Classic Key Lime Pie is creamy, tangy and completely irresistible. It’s incredibly easy to make, and the perfect pie for summer.
An iconic dessert!
Key lime pie is such an iconic Southern dessert. I love the tart key lime flavor, extra creamy texture, crunchy graham cracker crust and whipped cream on top. The subtly sweet graham cracker crust is the perfect compliment to the flavor of the filling!
Don’t be afraid to try making this pie from scratch! It’s SO much simpler than you think!
With only a small handful of ingredients, and only 20-25 minutes of total baking time, you’ll want to make this recipe again and again.
How to make key lime pie
INGREDIENTS: This classic pie only has a few simple ingredients. The graham cracker crust is made with graham cracker crumbs, white sugar, and butter. Then the filling is made with sweetened condensed milk, key lime juice, and egg yolks.
Make sure to use sweetened condensed milk and not evaporated milk. Note that you only need the egg yolks – so you can discard the egg whites. Again, the key limes can be substituted for regular limes if that’s all you can find. The flavor will only be slightly different!

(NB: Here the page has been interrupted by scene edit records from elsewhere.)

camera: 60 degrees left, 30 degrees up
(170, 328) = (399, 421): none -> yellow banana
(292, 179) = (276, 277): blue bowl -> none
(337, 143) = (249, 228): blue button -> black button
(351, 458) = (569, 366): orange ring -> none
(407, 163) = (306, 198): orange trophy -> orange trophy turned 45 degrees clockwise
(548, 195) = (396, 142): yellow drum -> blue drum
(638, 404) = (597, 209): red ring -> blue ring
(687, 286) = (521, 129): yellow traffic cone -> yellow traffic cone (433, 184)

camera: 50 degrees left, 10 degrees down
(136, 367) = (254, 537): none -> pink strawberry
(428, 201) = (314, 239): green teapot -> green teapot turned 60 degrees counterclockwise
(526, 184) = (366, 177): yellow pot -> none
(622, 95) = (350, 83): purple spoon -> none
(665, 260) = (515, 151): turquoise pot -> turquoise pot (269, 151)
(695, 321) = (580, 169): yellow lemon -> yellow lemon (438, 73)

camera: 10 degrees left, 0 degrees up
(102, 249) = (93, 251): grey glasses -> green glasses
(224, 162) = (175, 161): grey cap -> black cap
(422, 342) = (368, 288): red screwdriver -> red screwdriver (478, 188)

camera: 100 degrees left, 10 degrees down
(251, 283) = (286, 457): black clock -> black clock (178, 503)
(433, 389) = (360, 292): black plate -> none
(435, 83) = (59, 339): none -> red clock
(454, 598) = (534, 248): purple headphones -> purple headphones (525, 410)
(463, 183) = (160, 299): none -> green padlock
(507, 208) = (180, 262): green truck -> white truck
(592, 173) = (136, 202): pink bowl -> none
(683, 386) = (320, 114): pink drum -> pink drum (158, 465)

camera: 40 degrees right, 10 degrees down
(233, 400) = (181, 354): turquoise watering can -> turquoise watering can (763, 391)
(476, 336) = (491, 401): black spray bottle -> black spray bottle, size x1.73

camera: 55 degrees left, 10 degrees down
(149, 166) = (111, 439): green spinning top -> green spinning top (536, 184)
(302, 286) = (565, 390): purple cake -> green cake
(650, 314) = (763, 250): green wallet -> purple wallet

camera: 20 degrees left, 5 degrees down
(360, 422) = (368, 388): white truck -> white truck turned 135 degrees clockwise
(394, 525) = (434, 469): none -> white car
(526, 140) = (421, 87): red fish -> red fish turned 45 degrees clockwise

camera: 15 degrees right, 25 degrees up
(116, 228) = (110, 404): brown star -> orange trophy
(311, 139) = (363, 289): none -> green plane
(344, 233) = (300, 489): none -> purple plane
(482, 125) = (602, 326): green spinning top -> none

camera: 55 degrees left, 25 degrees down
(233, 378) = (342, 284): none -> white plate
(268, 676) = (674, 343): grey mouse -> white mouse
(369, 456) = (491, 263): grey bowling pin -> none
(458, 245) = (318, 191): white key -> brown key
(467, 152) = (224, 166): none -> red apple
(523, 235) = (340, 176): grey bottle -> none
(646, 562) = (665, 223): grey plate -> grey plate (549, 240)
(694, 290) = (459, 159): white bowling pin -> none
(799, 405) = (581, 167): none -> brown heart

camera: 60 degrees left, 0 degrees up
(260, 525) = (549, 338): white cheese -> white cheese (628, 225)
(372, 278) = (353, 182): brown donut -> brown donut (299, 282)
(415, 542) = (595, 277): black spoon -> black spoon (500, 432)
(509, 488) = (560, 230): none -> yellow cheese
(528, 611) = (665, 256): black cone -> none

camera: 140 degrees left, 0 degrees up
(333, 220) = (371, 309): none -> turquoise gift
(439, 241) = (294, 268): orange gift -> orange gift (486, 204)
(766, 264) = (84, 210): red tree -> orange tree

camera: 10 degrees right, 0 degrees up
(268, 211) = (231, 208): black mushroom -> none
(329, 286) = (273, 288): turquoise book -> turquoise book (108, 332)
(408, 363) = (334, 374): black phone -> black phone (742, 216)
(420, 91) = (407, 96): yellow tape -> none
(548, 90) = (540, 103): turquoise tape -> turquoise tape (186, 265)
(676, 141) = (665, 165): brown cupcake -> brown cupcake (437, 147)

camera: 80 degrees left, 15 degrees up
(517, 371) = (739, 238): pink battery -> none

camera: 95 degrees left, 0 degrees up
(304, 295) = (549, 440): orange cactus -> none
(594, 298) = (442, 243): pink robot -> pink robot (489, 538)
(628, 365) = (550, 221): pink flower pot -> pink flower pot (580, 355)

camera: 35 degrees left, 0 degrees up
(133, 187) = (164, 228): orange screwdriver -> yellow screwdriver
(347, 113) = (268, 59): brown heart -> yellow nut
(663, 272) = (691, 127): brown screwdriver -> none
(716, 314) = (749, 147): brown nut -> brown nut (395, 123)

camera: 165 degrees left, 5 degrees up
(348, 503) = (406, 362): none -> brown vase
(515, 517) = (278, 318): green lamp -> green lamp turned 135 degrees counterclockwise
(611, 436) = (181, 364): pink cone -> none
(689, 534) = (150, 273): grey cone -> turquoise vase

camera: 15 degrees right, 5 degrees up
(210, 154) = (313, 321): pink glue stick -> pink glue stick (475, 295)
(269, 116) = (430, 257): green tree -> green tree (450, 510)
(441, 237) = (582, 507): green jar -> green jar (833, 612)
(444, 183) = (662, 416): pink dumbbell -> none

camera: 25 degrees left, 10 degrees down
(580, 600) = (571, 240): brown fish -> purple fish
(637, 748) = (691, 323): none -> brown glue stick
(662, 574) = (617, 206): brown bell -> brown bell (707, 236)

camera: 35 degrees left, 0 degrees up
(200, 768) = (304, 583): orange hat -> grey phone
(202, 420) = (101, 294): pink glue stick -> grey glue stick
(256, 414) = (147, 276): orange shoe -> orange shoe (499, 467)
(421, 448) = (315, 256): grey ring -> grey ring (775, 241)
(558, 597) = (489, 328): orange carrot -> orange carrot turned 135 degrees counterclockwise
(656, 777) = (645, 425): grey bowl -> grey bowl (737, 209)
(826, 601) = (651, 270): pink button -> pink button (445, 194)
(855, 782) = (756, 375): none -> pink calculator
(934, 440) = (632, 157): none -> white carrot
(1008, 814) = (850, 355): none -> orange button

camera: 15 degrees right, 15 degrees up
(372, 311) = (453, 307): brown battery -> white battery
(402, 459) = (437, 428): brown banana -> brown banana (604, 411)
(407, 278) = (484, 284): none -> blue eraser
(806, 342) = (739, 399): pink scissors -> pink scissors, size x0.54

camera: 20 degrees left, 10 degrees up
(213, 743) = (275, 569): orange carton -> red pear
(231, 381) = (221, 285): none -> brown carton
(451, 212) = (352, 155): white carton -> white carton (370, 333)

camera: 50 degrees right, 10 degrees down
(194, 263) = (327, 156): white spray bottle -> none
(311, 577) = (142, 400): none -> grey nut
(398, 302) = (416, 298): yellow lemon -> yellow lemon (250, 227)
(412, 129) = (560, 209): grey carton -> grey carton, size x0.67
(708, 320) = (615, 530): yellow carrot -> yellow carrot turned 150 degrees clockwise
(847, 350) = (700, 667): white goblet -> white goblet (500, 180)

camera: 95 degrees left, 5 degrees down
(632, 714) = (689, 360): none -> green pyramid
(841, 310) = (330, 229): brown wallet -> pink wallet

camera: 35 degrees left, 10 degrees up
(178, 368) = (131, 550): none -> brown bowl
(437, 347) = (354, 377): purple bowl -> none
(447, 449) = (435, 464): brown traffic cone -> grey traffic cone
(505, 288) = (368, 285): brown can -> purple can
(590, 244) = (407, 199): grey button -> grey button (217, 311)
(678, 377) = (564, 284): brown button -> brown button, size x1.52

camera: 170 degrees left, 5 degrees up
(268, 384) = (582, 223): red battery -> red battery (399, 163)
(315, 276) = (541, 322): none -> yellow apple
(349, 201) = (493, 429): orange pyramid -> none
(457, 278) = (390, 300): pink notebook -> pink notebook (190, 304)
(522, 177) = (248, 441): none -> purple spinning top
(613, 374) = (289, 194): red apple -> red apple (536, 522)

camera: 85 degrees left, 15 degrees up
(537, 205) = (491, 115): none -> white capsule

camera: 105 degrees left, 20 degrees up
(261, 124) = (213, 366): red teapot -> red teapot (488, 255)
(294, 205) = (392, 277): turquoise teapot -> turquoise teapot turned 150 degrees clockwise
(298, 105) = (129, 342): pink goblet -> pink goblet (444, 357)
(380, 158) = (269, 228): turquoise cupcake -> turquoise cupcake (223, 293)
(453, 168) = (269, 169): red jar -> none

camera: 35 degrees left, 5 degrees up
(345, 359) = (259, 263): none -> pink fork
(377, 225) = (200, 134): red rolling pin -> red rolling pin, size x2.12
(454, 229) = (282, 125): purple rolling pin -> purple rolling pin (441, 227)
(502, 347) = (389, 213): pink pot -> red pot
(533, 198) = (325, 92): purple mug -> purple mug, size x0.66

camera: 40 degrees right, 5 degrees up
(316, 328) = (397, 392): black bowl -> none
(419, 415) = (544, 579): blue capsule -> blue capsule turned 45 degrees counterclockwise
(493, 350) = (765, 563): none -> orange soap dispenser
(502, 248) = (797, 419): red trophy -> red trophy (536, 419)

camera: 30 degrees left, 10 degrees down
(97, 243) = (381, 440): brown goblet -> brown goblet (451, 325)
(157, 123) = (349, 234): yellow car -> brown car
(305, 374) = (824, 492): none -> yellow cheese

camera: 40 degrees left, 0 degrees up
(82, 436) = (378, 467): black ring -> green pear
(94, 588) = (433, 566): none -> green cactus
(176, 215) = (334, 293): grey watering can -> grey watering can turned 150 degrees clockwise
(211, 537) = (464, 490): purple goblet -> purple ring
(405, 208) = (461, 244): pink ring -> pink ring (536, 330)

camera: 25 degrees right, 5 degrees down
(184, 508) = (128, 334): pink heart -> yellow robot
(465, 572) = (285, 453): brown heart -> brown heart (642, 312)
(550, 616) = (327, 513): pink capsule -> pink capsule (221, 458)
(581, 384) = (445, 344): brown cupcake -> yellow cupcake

PIE CRUST: Mix together the graham cracker crumbs, sugar, and melted butter. Press the mixture into a pie pan (I like using a measuring cup to evenly press, but you can use your hands too), then bake for 8 minutes. Remove from oven and let it cool while you make the filling.
FILLING: Whisk together all of the ingredients and pour into the crust. Bake for 12-15 minutes until it is well set, but still wobbly in the center. Let cool completely, and then cover and put in the fridge for at least 3 hours before serving. Top with whipped cream and lime slices just before serving!
Tips for Making & Storing
- This recipe makes one 8-inch or 9-inch pie. There isn’t quite enough batter for a 10-inch or deep dish pie, however.
- We’re baking the crust on its own for 10 minutes first – this helps it stay together.
- For an extra tart flavor, add in 2 teaspoons of lime zest.
- If you prefer it a little less tart – use ⅓ cup lime juice instead.
- Be careful baking the pie – it should still have a wobble in the middle when you take it out of the oven. It’ll bake for about 10-15 minutes.
- Cool the pie fully, then chill in the fridge for at least 4 hours before serving. Chilling the pie makes the filling set, and actually improves the flavor. Don’t skip this step!
- Don’t forget the whipped cream on top! It tastes soooo good with the key lime pie!
Can you make key lime pie with regular limes?
Yes – you absolutely can. I know sometimes key limes can be hard to find depending on where you live. So feel free to use regular limes instead. Just make sure to freshly squeeze the limes. Lime juice from the bottle can be too sour.
Storing/Freezing: Keep your leftovers covered with plastic wrap or foil in the fridge for 3-4 days. Or, you can freeze (without whipped cream or lime slices), wrapped in plastic wrap and tinfoil, or a freezer storage bag for a few months. To thaw, place in the fridge for 3-4 hours.
WANT MORE CITRUS RECIPES? TRY THESE:
Key Lime Pie Recipe
Graham Cracker Crust
- 1 1/2 cups graham crumbs
- 1/3 cup white sugar
- 5 tablespoons unsalted butter melted
- 1 14oz can sweetened condensed milk
- 1/2 cup key lime juice
- 3 large egg yolks
- whipped cream & key limes for decorating
- Preheat the oven to 350F degrees.
Graham Cracker Crust
- In a medium bowl, stir together the graham crumbs, sugar and melted butter.
- Press the mixture into the bottom and up the sides of an 8 or 9-inch pie plate.
- Bake in the preheated oven for 8-10 minutes. Leave the oven turned on, and let the crust cool as you make the filling.
- In a medium bowl, whisk together the sweetened condensed milk, lime juice, and egg yolks until smooth.
- Pour the batter over the crust.
- Bake in the preheated oven for 12-15 minutes. It should look somewhat set, but still have a wobble to it.
- Remove from the oven and cool fully. Then cover the top and refrigerate for at least 3 hours before serving.
- Top with whipped cream, lime zest and lime wedges.